-
-
Notifications
You must be signed in to change notification settings - Fork 180
Segmentation fault during embedBatch on ARM64 Linux (aarch64) #590
Description
Description
node-llama-cpp segfaults during embedBatch calls on ARM64 Linux (aarch64). The crash occurs consistently when embedding documents using the embeddinggemma-300M-Q8_0.gguf model, even with as few as 2 documents (36 chunks).
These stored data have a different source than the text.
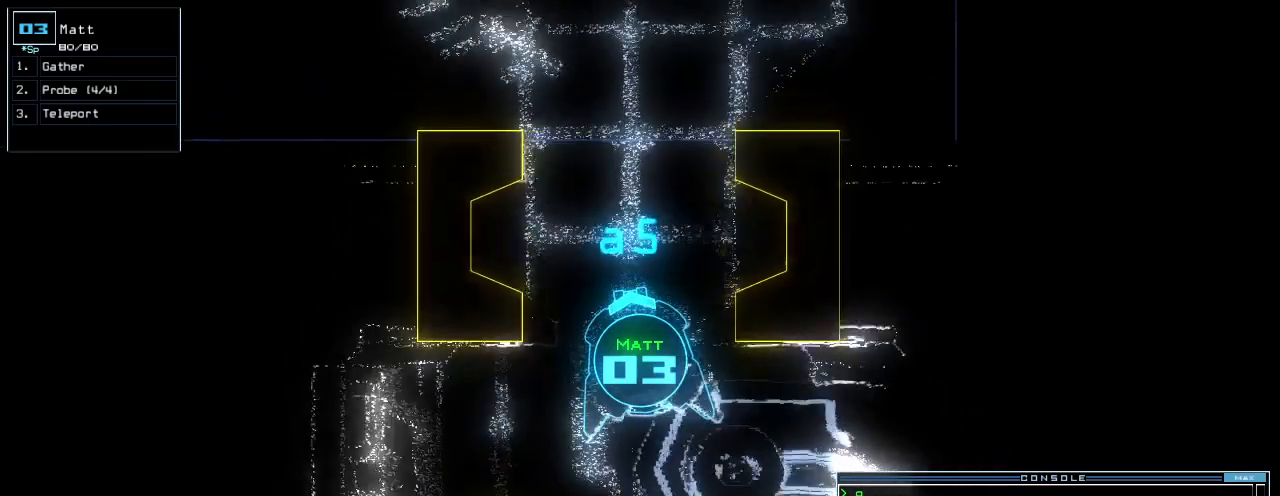
{"keys": [], "events": [[120, "left", "down"], [140, "up", "up"], [160, "left", "up"]]}
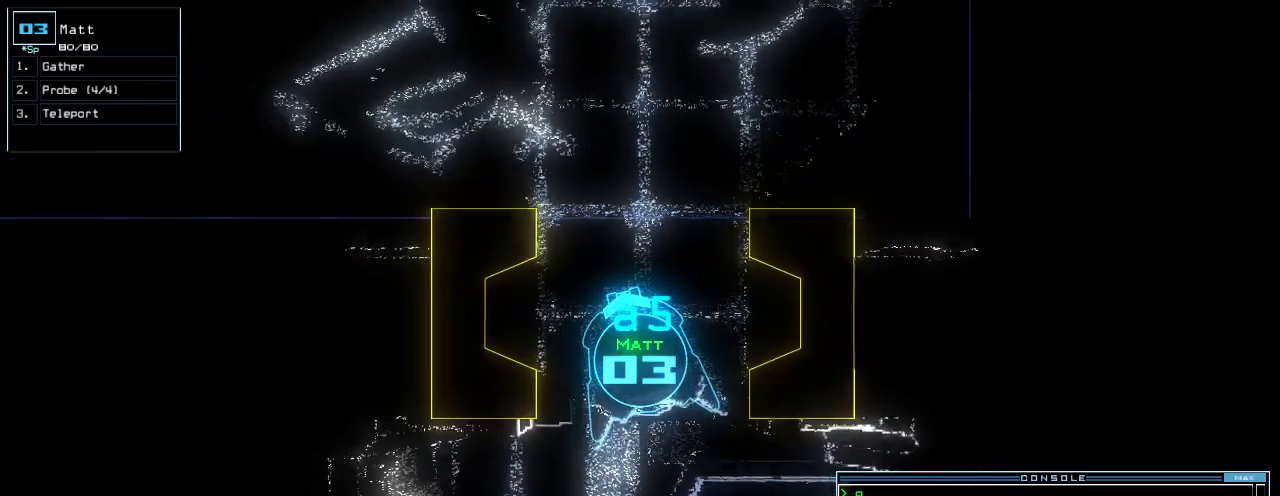
{"keys": [], "events": [[20, "down", "down"], [200, "left", "down"], [220, "down", "up"], [320, "left", "up"]]}
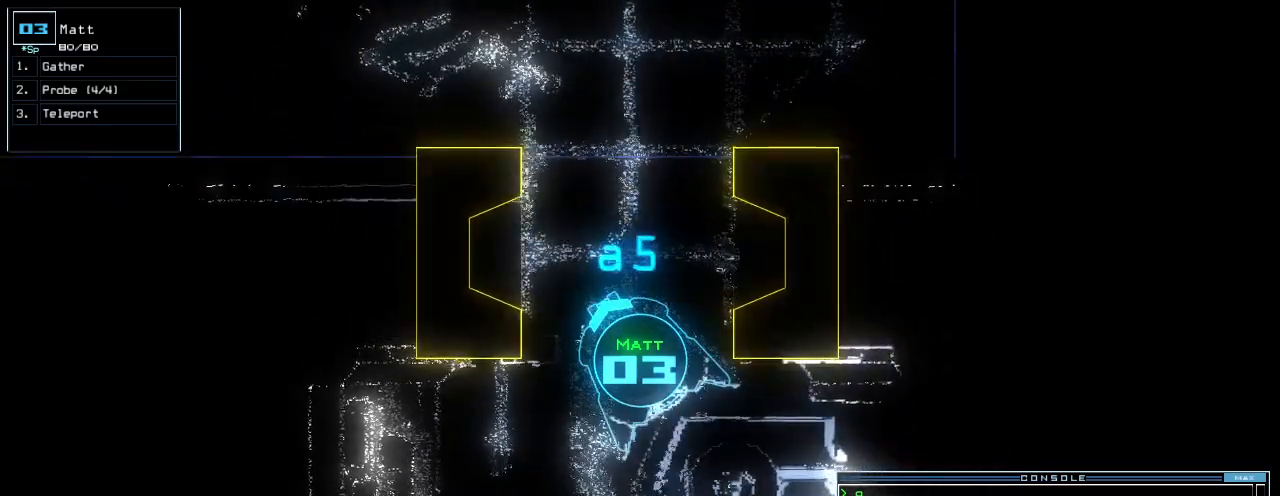
{"keys": [], "events": []}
The issue reproduces on both Bun 1.3.8 and 1.3.11.
Environment
- OS: Ubuntu 24.04, Linux 6.17.0-1009-oracle aarch64
- CPU: ARM Neoverse (Oracle Cloud ARM instance,
neon fp aes crc32 atomics) - node-llama-cpp version: 3.15.1
- Bun versions tested: 1.3.8, 1.3.11
- Model:
hf:ggml-org/embeddinggemma-300M-GGUF/embeddinggemma-300M-Q8_0.gguf - RAM: 24GB available, process uses ~700MB RSS before crash
- No GPU — falls back to CPU (
[node-llama-cpp] A prebuilt binary was not found, falling back to using no GPU)
Reproduction
Using qmd which calls node-llama-cpp for embeddings:
qmd embed # crashes after model loads and begins embedding computationMinimal reproduction: any call to session.embedBatch(texts) with the embedding model loaded on ARM64 Linux. Crashes regardless of batch size (tested with 2 docs / 36 chunks up to 2353 docs / 4648 chunks).
Crash Output
Chunking 2 documents by token count...
[node-llama-cpp] A prebuilt binary was not found, falling back to using no GPU
Embedding 2 documents (36 chunks, 78.8 KB)
Model: embeddinggemma
============================================================
Bun v1.3.11 (af24e281) Linux arm64
Linux Kernel v6.17.0 | glibc v2.39
CPU: neon fp aes crc32 atomics
panic: Segmentation fault at address 0xE20BE9728980
oh no: Bun has crashed. This indicates a bug in Bun, not your code.
Bun crash report: https://bun.report/1.3.8/La1b64edcbijEugggCuzynqE+lF_2huF+y3F+95FmmjM291jBm13jBuhklB+2imBm8/Lur+L+t9t9C+zzvgD21shB2096BA2+43DgwkvzJ
Notes
- The crash happens deep in the native embedding/GGML code, not in JS/TS
- Same model and code works fine on x86_64 Linux
- Process reaches ~700MB RSS / 74GB VSZ before the segfault
- The prebuilt binary message suggests no optimized ARM64 build is available, so it falls back to a generic build
- Workaround: Using Ollama with
nomic-embed-textvia HTTP API for embeddings instead of node-llama-cpp
Expected Behavior
embedBatch should complete without crashing on ARM64 Linux.
Actual Behavior
Segmentation fault after loading the model and beginning embedding computation. Occurs consistently on every run.